2002
The Voice: Winter 2002
Visser and Vander Plaats bring their courses around the world
Why would two business professors already swamped with teaching responsibilities and grading
in one of Dordt's largest academic departments take on additional teaching responsibilities?
Because they take their work of training people to be good Christian business people seriously.
Professors John Visser and Gary Vander Plaats each spent a week helping World Vision
employees around the world learn more about financial management and accounting in the past
several months. Their intensive week-long courses were part of an MBA program designed
specifically for World Vision, an international development organization, through Eastern
College's MBA program. Visser and Vander Plaats were tapped as adjuncts because of their
experience teaching similarly-styled executive education courses in the past several years.
World Vision is the largest non-profit organization in the world with hundreds of staff members
in many countries and a budget of over a half a billion dollars a year. The courses taught by
Vander Plaats and Visser were part of a sequence of courses that are offered in various locations
to keep down costs for earning an MBA and to allow workers to spend less time traveling.
It was a great experience to teach a group of committed Christians focusing on issues faced by
non-profit organizations, said Visser. And it was good for us, forcing us to think outside the
box about principles that have been timed-tested in business, but really need to be modified for
non-profits.
Non-profits often don't do so well with numbers, says Visser. They are used to simply working
from a budget_doing what they can with the money they have. Business works from different
mentality: you need to increase your expenditures at times to increase the value of the products
and services you are providing.
Students in the program were World Vision managers and accountants from many different
countries. Vander Plaats taught in Bangkok to mostly Asian nationals. Visser taught in South
Africa to people working in a variety of countries. Nearly all of the participants worked in their
native countries.
Vander Plaats and Visser went through topics in financial accounting, management accounting,
and non-profit accounting as well as operations management and corporate finance. They used
case studies that would help give managers the tools to answer questions such as: What are we
trying to do in a particular program and are we doing it well? How do we measure what we are
accomplishing? How do we figure out the relation between costs and benefits? The classes
met from 8:30 to 5:30 each day with participants gathering for devotions before beginning their
day. Students often stayed through lunch and after class to con-tinue discussions and ask
questions in an attempt to learn as much as they could.

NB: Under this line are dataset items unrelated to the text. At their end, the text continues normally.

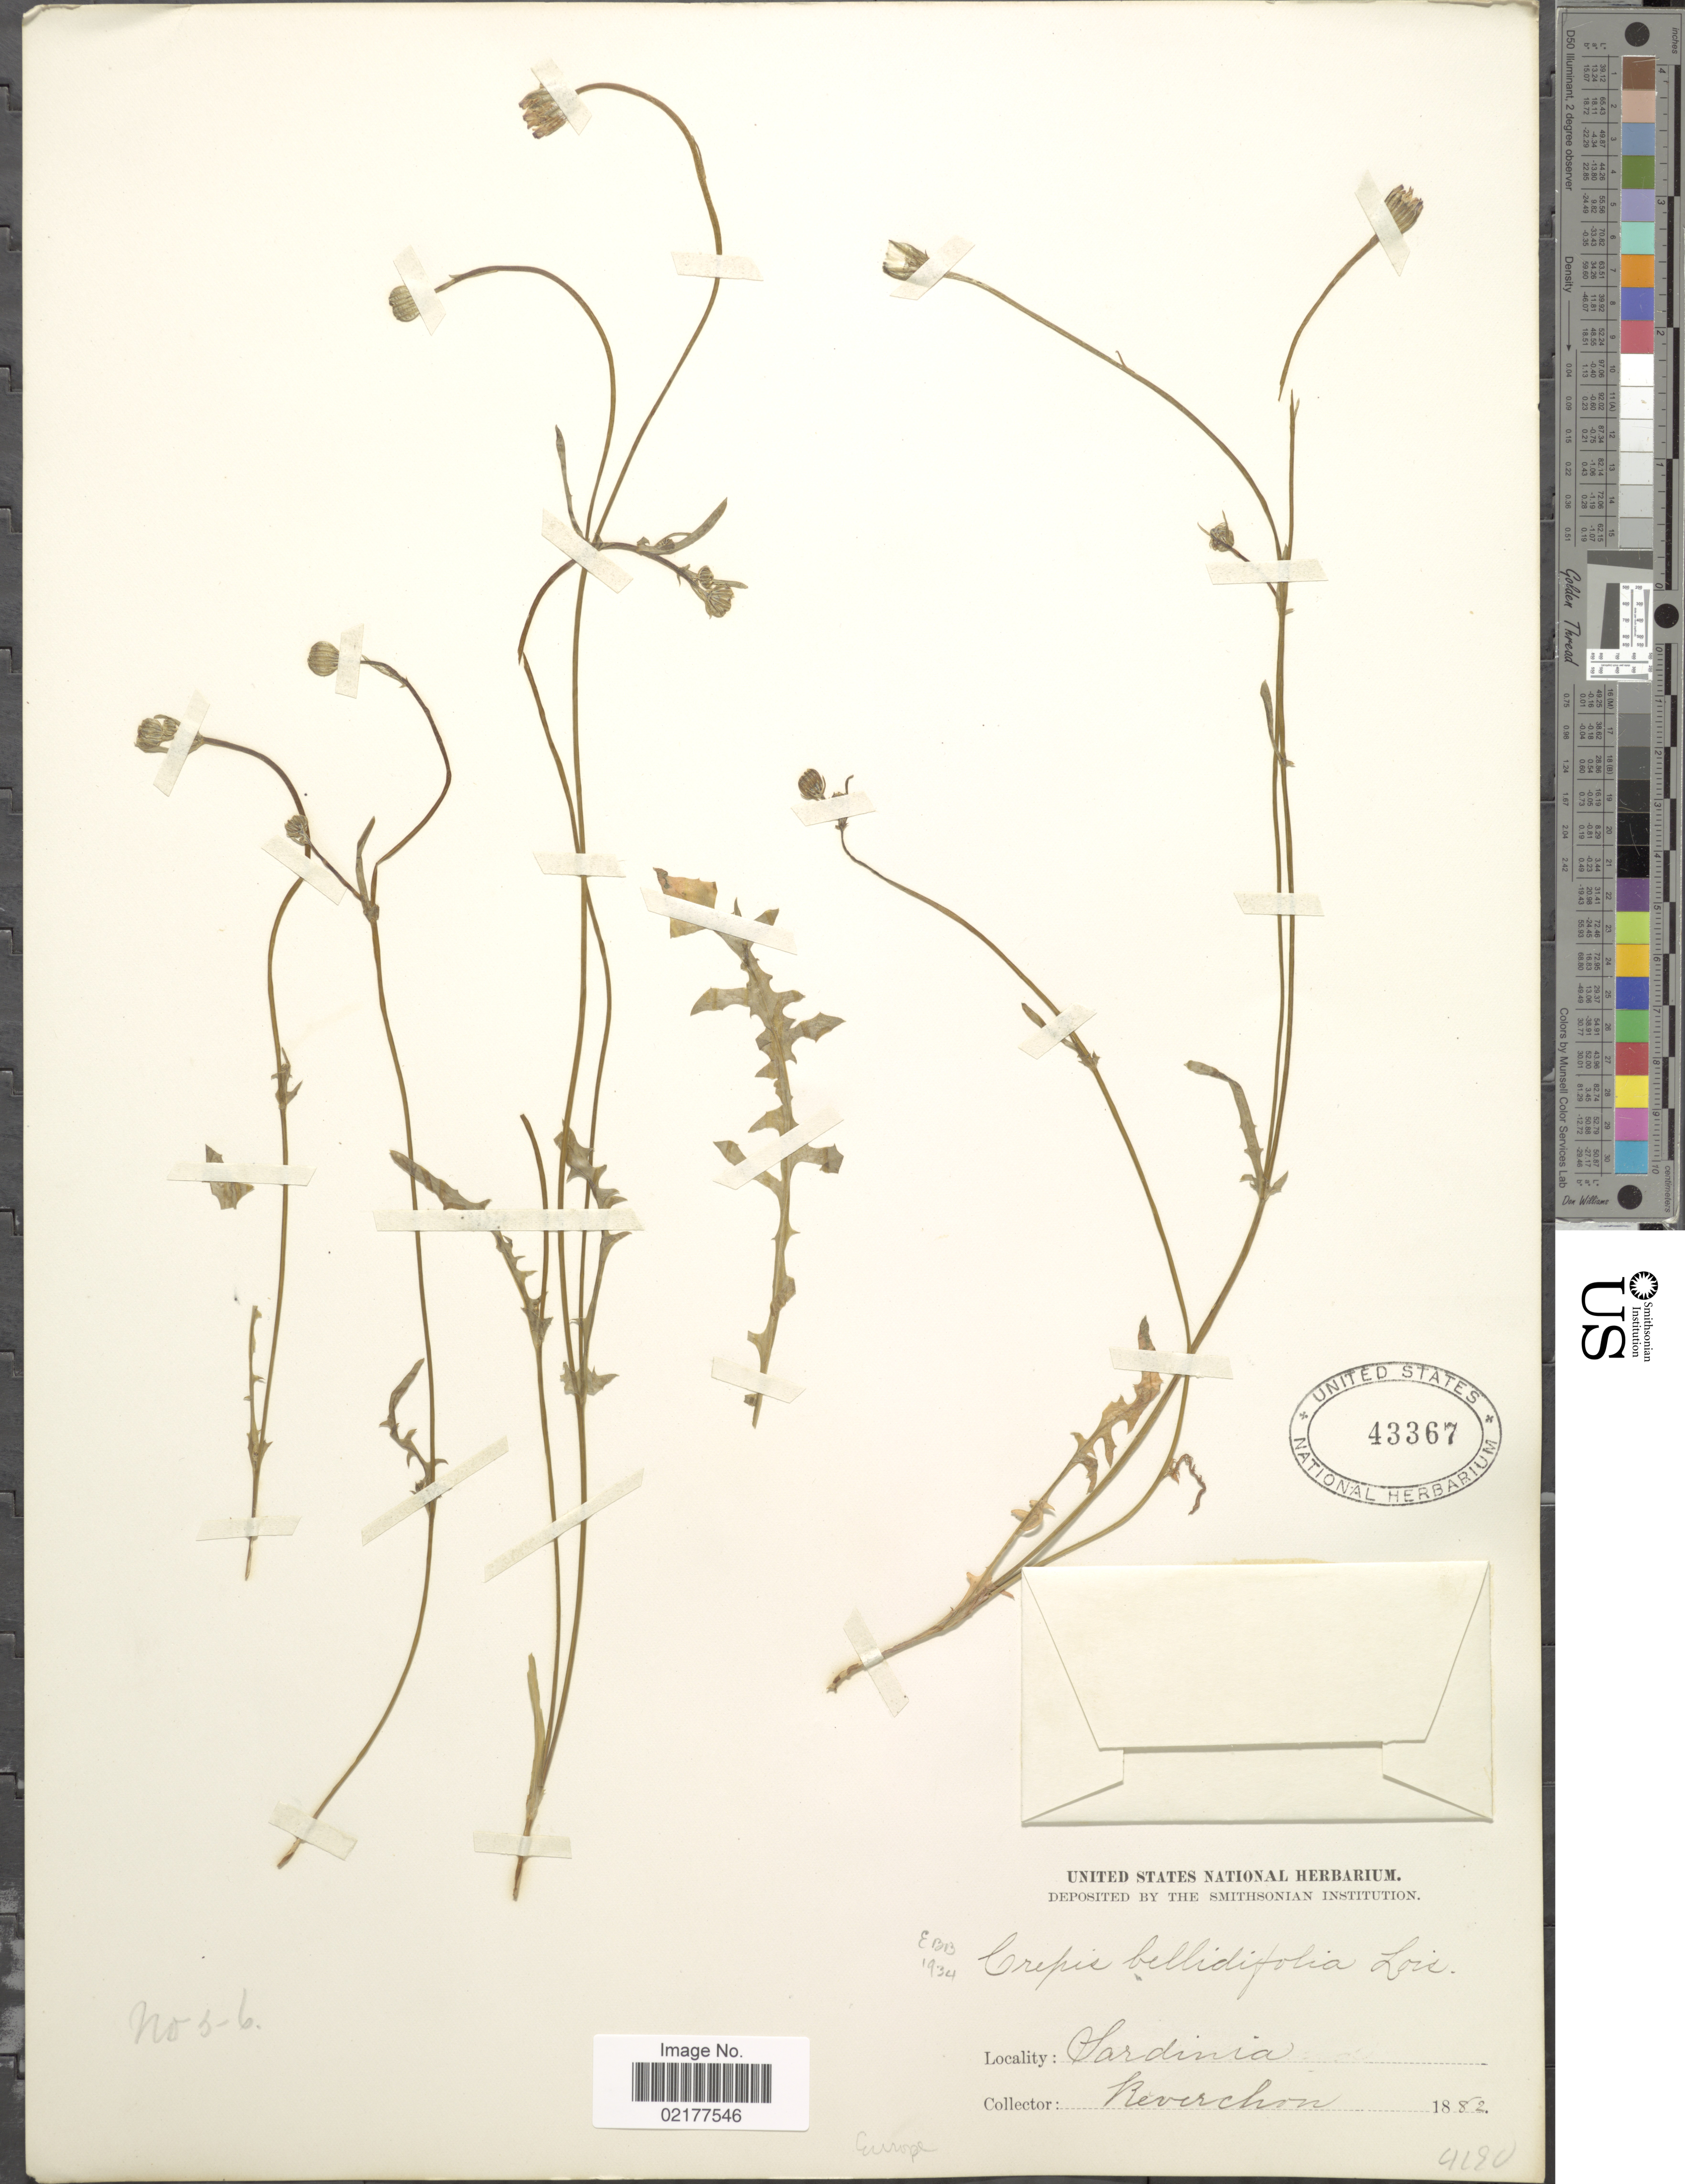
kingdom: Plantae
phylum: Tracheophyta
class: Magnoliopsida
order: Asterales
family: Asteraceae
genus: Crepis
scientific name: Crepis bellidifolia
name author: Loisel.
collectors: -. Reverchon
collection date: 1882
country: Italy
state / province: Sardegna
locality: Sardinia. Europe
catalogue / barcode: US 43367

These were people in their twenties and thirties identified as bright, ethical Christian people
who should be trained as future leaders, says Visser.
I was impressed with the level of Christian commitment demonstrated by people in a variety of
situations, says Vander Plaats. Such an atmosphere made it possible to accomplish a great deal.
He adds, International experience is always a positive thing.
Visser agrees. He says being in South Africa when the United States started bombing
Afghanistan helped him see in a new way how American decisions affect people in other
countries. Many of his students were deeply concerned for their families and some debated
whether to go home. It was clear from their comments that resentment against the United States
mistakenly spills over into resentment against Christians, especially English-speaking Christians
in the Third World countries.
Both professors say they will take aspects of their experience into their classrooms at Dordt,
whether that is through a lecture in GEN 300: Calling Task, and Culture, an economic
development class, or the senior business seminar. And for Visser, the conversations and
interaction he had with his students fit in perfectly with research he is doing on wealth creation
and the importance of non-profit organizations in its creation. They also deepened his
understanding of why there are so many problems in certain countries.
Visser believes that the impact of his and Vander Plaats' as well as others' teaching will be felt
broadly. Nearly fifty people from twenty-five countries now know something about Dordt
College and what it stands for, he says. And he's been reminded again that we are part of a
diverse family of God and that we have much in common with people of other racial, ethnic, and
language groups simply because we profess and worship the same Lord and Saviour. That, in
addition to everything else, makes the extra teaching load worth the effort.
Dr. John Visser's twenty-eight students came from countries in Africa, South Asia, and the
Middle East.
Dr. Gary Vander Plaats taught a course to World Vision employees in Thailand. He also took
time to experience some of the culture.